TRECHO CITADO:
A pátria de joelhos

O país que já foi do futebol hoje comete genuflexão, espera na fila até 2024 por um treinador estrangeiro, Ancelotti.

Seleção Brasileira perdeu para Senegal nessa terça
Seleção Brasileira perdeu para Senegal nessa terça Foto : Patricia de Melo Moreira / AFP / CP

O país que já foi do futebol hoje comete genuflexão, espera na fila até 2024 por um treinador estrangeiro, Ancelotti. 
Leio aqui e ali opiniões divididas.
Como se isto importasse diante do fato consumado: a pátria está de joelhos.

Há aqui cinco saaras de paradoxo.
Das duas, uma: ou o Brasil é a terra dos bebês prodígios, que na origem carregam o DNA dos jogadores extra classe, ou nossos treinadores das categorias de base são os melhores do planeta.

O CIES Football Observatory divulgou estudo sobre os países que mais exportam jogadores de futebol.

INSTRUÇÕES:
1: No texto sobre a Seleção Brasileira, qual é o nome do treinador estrangeiro pelo qual o país espera na fila até 2024?
2: Dê continuidade ao texto sobre a Seleção Brasileira a partir da última frase apresentada.

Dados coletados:
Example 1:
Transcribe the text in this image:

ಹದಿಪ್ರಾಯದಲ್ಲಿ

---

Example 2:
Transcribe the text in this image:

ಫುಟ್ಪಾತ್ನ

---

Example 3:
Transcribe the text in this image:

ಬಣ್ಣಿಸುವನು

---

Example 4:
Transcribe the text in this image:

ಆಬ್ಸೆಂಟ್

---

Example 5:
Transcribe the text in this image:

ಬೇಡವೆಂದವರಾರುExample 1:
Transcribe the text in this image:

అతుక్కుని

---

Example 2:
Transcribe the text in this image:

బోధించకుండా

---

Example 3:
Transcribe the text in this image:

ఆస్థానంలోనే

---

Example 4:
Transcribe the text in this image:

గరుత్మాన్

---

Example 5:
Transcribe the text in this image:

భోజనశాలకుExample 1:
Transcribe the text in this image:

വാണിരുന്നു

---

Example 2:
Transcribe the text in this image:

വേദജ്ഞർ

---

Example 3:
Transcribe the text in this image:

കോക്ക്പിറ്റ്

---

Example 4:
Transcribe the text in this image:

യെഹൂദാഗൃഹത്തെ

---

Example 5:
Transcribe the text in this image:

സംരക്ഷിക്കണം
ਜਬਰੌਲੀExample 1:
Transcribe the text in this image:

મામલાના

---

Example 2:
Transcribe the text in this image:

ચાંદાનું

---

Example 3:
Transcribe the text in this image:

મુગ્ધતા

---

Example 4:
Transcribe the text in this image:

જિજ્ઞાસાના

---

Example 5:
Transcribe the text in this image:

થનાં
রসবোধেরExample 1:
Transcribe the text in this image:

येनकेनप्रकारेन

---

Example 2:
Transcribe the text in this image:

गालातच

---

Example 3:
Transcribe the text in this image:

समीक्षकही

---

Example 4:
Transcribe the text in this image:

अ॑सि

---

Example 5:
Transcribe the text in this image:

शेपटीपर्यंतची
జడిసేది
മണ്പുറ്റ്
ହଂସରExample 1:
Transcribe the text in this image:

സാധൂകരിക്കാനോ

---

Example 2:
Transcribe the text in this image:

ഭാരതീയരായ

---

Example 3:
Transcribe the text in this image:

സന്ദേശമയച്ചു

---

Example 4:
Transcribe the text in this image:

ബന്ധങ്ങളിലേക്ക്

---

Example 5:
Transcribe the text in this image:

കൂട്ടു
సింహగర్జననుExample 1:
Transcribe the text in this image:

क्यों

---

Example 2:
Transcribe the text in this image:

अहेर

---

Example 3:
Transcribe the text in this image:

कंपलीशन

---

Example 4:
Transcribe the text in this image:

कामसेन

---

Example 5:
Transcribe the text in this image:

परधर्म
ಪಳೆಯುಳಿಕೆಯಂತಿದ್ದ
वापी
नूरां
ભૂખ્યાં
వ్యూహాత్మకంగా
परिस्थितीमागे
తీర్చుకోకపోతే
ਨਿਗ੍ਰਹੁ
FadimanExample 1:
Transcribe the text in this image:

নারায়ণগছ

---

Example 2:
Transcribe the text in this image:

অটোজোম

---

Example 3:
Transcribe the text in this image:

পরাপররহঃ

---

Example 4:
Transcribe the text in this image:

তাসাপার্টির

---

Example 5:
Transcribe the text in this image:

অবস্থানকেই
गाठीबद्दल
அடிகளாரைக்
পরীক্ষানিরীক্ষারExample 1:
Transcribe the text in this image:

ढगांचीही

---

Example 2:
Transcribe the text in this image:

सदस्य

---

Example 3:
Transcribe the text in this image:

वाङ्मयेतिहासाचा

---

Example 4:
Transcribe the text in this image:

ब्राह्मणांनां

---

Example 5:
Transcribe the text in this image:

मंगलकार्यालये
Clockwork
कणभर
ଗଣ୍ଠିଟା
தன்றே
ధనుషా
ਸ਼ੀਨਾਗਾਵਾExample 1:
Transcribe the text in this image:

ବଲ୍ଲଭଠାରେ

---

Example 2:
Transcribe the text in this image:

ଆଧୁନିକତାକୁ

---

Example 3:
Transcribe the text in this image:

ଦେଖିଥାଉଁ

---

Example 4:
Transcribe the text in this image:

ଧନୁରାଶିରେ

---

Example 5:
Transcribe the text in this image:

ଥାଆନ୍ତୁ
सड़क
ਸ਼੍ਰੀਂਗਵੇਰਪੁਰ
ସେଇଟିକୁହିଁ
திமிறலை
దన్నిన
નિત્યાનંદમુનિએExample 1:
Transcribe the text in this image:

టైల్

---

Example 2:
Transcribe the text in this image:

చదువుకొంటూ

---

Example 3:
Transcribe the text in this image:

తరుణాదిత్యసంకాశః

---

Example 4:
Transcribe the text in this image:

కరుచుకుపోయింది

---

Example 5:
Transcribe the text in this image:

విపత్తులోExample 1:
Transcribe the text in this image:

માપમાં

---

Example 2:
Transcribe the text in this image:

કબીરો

RESPOSTAS:
1: Ancelotti.

2:
O Brasil é o líder absoluto da lista, com 1.289 atletas negociados para as 100 principais ligas do planeta.
Assim como o enigma do Triângulo das Bermudas, o mistério é saber porque estes treinadores da base desaparecem, não são alçados ao time principal, reduto de figuras carimbadas. 

O leitor Paulo Zeltzer sugere mudar a seleção brasileira para a Europa. Justifica:
“O técnico será europeu, os jogadores atuam na Europa e a seleção joga amistosos na Europa. Só vem ao Brasil para as eliminatórias da Copa e Copa América.
No mínimo, seria uma economia com passagens e estada.”